## Text segment
══════════════════════════════
Facebook hasn’t been able to increase Black representation by a single percentage point since 2014.

Facebook Struggles to Recruit, Retain Black Technical Employees
Facebook Inc. signage is displayed on an Apple Inc. iPhone in an arranged photograph taken in the Brooklyn Borough of New York, U.S. (Photographer: Gabby Jones/Bloomberg)

Facebook Inc. hasn’t been able to increase Black representation in technical roles by a single percentage point since starting to report diversity numbers in 2014.

Black employees now comprise 1.7% of the social media company’s technical roles, up from 1.5% in 2019 and 1% in 2014, Facebook said in its latest diversity report. The demographic lags even as the company has made progress in other areas, like gender. Women now make up 24.1% of technical employees, up from 15% in 2014.

It’s not for lack of trying. Maxine Williams, the global chief diversity officer, is one of the tech industry’s most long-tenured leaders in her role, and has the backing of Facebook’s management, deep investment in trend analysis, internship programs, recruiting and retention experiments. “I have support. I have resources,” she said. “I’m left with how hard the work is.”

Facebook Struggles to Recruit, Retain Black Technical Employees

Facebook’s numbers reflect the lack of diverse representation in the industry at large. But the company is also trying to convince Black employees to join and stay while it’s under fire for its impact on society. Williams, who was recently promoted to report to Chief Operating Officer Sheryl Sandberg and sits on Chief Executive Officer Mark Zuckerberg’s executive team, says she now is involved not just in recruiting and retention, but in thinking about how Facebook’s products affect civil rights and inclusion.

Earlier this summer, some employees staged a virtual walkout to protest how the company handled U.S. President Donald Trump’s posts, concerned his language was engaging in voter suppression and stoking racial violence. The debate escalated from there, as advocacy groups including the NAACP and the Anti-Defamation League urged advertisers to boycott Facebook and Instagram in July. Earlier this month, Facebook published the results of a two-year independent civil rights audit. Evaluators wrote they were “deeply concerned” about the company’s lack of action on Trump’s messages.
══════════════════════════════
[Lines of data]
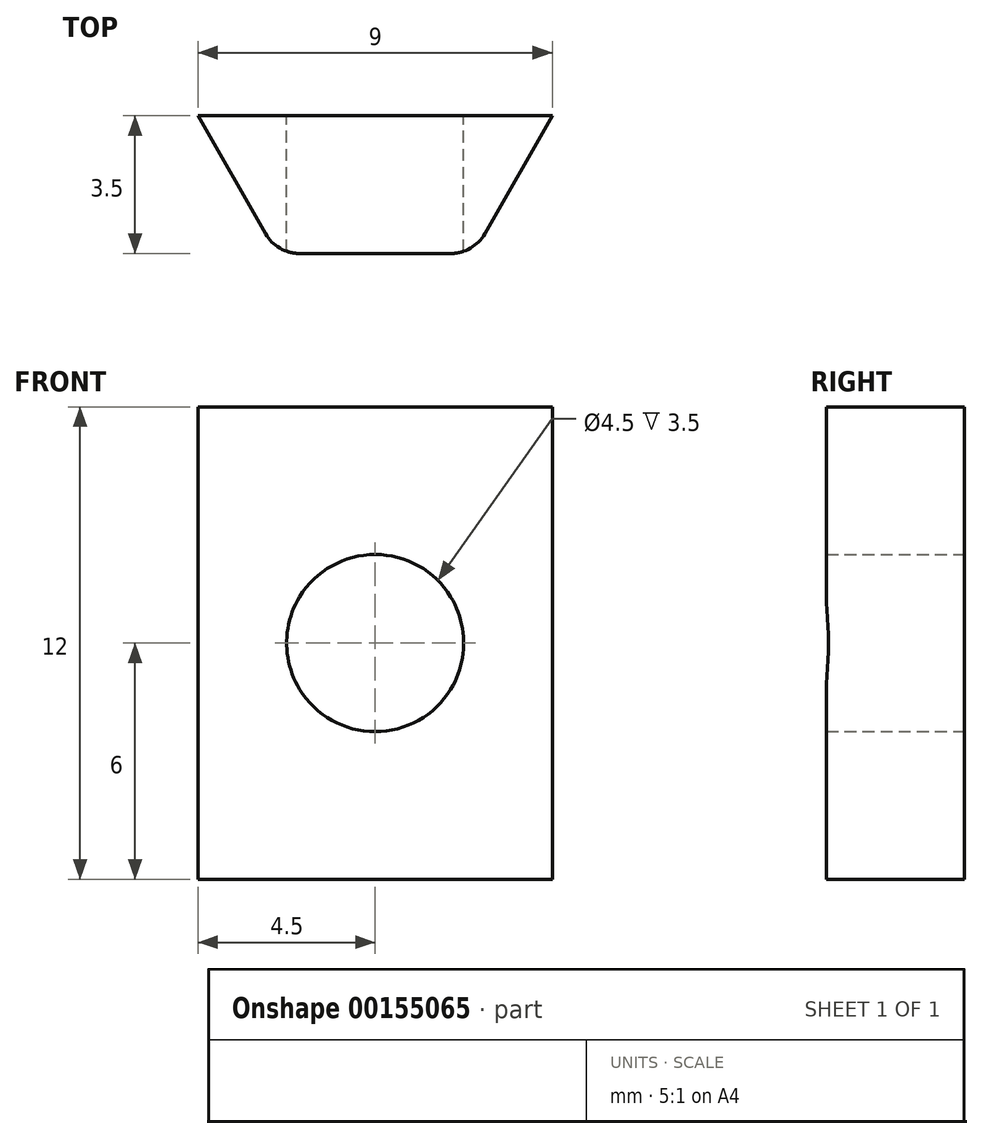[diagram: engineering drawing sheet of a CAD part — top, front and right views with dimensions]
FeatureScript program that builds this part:
annotation { "Feature Type Name" : "Feature", "Feature Type Description" : "" }
export const myFeature = defineFeature(function(context is Context, id is Id, definition is map)
    precondition{}
    {
        {
            var Q0;
            Q0=qCreatedBy(makeId("Top.planeOp"),FACE);
            var sketch = newSketch(context, id + "F0", { "sketchPlane" : qUnion([Q0])});
            skLineSegment(sketch, "E0.bottom", {"start": v(4.5, -1.75) * mm, "end": v(-4.5, -1.75) * mm});
            skLineSegment(sketch, "E0.top", {"start": v(4.5, 1.75) * mm, "end": v(-4.5, 1.75) * mm});
            skLineSegment(sketch, "E0.left", {"start": v(4.5, -1.75) * mm, "end": v(4.5, 1.75) * mm});
            skLineSegment(sketch, "E0.right", {"start": v(-4.5, -1.75) * mm, "end": v(-4.5, 1.75) * mm});
            skPoint(sketch, "E0.middle", {"position": v(0, 0) * mm});
            skLineSegment(sketch, "E1", {"start": v(-2.5, -1.75) * mm, "end": v(2.5, -1.75) * mm});
            skLineSegment(sketch, "E2", {"start": v(-4.5, 1.75) * mm, "end": v(-2.5, -1.75) * mm});
            skLineSegment(sketch, "E3", {"start": v(2.5, -1.75) * mm, "end": v(4.5, 1.75) * mm});
            skSolve(sketch);
        }
        {
            var Q0;
            Q0=makeQuery(id+"F0.imprint","IMPRINT",FACE,{"disambiguationData":[TD([[makeQuery(id+"F0.imprint","IMPRINT",EDGE,{"derivedFrom":sQuery(id+"F0.wireOp",EDGE,"E0.top")}),1.0]])]});
            extrude(context, id + "F1", {"entities" : qUnion([Q0]), "depth" : 12 * mm});
        }
        {
            var Q0;
            Q0=makeQuery(id+"F1.opExtrude","SWEPT_FACE",FACE,{"disambiguationData":[OSD([sQuery(id+"F0.wireOp",EDGE,"E0.top")])]});
            var sketch = newSketch(context, id + "F2", { "sketchPlane" : qUnion([Q0])});
            skPoint(sketch, "E4", {"position": v(0, 6) * mm});
            skPoint(sketch, "E4.positionSnap0", {"position": v(4.5, 6) * mm});
            skPoint(sketch, "E4.positionSnap1", {"position": v(0, 0) * mm});
            skSolve(sketch);
        }
        {
            var Q0;
            Q0=sQuery(id+"F2.wireOp",VERTEX,"E4");
            var Q1;
            Q1=makeQuery(id+"F1.opExtrude","SWEPT_BODY",BODY,{"disambiguationData":[OSD([sQuery(id+"F0.wireOp",EDGE,"E0.top"),sQuery(id+"F0.wireOp",EDGE,"E1"),sQuery(id+"F0.wireOp",EDGE,"E2"),sQuery(id+"F0.wireOp",EDGE,"E3")])]});
            hole(context, id + "F3", {"style" : HoleStyle.SIMPLE, "endStyle" : HoleEndStyle.THROUGH, "holeDiameter" : 4.5 * mm, "locations" : qUnion([Q0]), "scope" : qUnion([Q1]), "isTappedThrough" : true});
        }
        {
            var Q0;
            Q0=makeQuery(id+"F1.opExtrude","SWEPT_EDGE",EDGE,{"disambiguationData":[OSD([sQuery(id+"F0.wireOp",EDGE,"E0.bottom"),sQuery(id+"F0.wireOp",EDGE,"E1"),sQuery(id+"F0.wireOp",EDGE,"E3")])]});
            var Q1;
            Q1=makeQuery(id+"F1.opExtrude","SWEPT_EDGE",EDGE,{"disambiguationData":[OSD([sQuery(id+"F0.wireOp",EDGE,"E0.bottom"),sQuery(id+"F0.wireOp",EDGE,"E1"),sQuery(id+"F0.wireOp",EDGE,"E2")])]});
            fillet(context, id + "F4", {"entities" : qUnion([Q0, Q1]), "radius" : 1 * mm, "tangentPropagation" : true, "allowEdgeOverflow" : false});
        }
    });
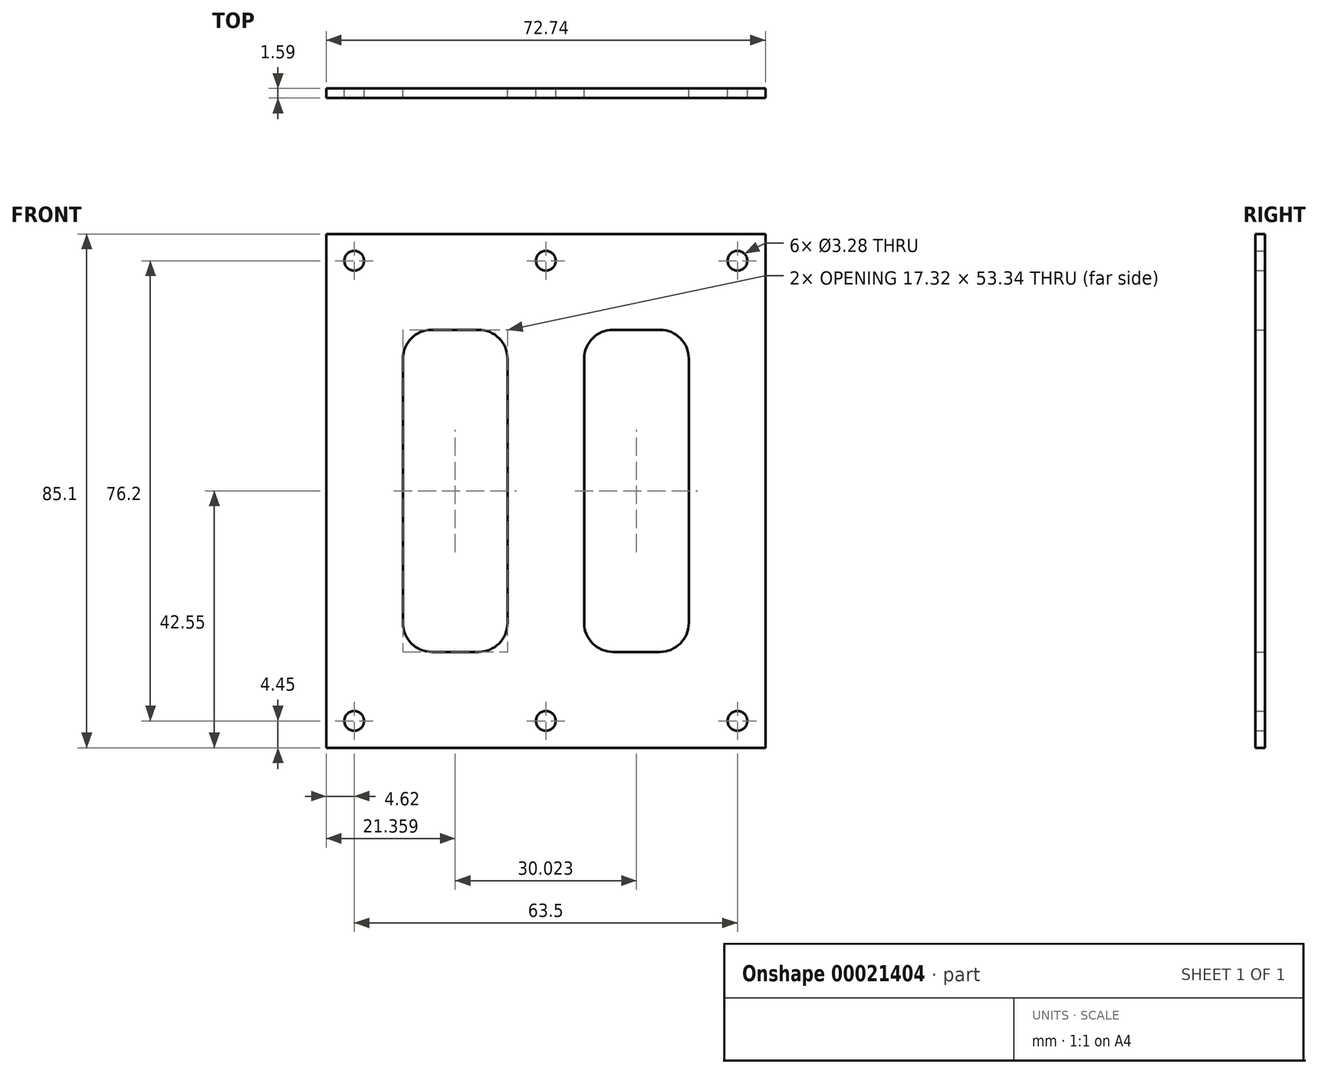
══════════════════════════════
## The request
List every person named in the article on Facebook's diversity numbers. The entries are not needed for this work.

## Answer for this exercise
Gabby Jones, Maxine Williams, Sheryl Sandberg, Mark Zuckerberg, Donald Trump